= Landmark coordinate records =

* * *

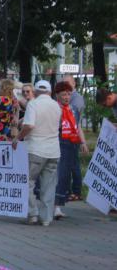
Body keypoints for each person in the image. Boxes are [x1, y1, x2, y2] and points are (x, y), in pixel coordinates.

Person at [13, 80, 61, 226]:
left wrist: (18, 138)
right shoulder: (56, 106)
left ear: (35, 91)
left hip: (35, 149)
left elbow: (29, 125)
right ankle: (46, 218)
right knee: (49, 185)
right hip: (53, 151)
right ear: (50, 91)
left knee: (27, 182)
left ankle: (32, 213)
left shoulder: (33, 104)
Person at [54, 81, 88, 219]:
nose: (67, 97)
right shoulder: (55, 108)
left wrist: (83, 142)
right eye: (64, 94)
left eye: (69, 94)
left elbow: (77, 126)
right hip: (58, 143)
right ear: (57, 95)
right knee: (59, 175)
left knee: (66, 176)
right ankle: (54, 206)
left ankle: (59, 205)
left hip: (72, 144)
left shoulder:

* * *

= HOW TO COMPLETE THIS TASK =
Write out each entry above once more, exactly as written, and drop the pictures.

= PROBLEM SOLUTION =
Body keypoints for each person in the image. Boxes are [x1, y1, x2, y2] and points are (x, y), in pixel coordinates.

Person at [13, 80, 61, 226]:
left wrist: (18, 138)
right shoulder: (56, 106)
left ear: (35, 91)
left hip: (35, 149)
left elbow: (29, 125)
right ankle: (46, 218)
right knee: (49, 185)
right hip: (53, 151)
right ear: (50, 91)
left knee: (27, 182)
left ankle: (32, 213)
left shoulder: (33, 104)
Person at [54, 81, 88, 219]:
nose: (67, 97)
right shoulder: (55, 108)
left wrist: (83, 142)
right eye: (64, 94)
left eye: (69, 94)
left elbow: (77, 126)
right hip: (58, 143)
right ear: (57, 95)
right knee: (59, 175)
left knee: (66, 176)
right ankle: (54, 206)
left ankle: (59, 205)
left hip: (72, 144)
left shoulder:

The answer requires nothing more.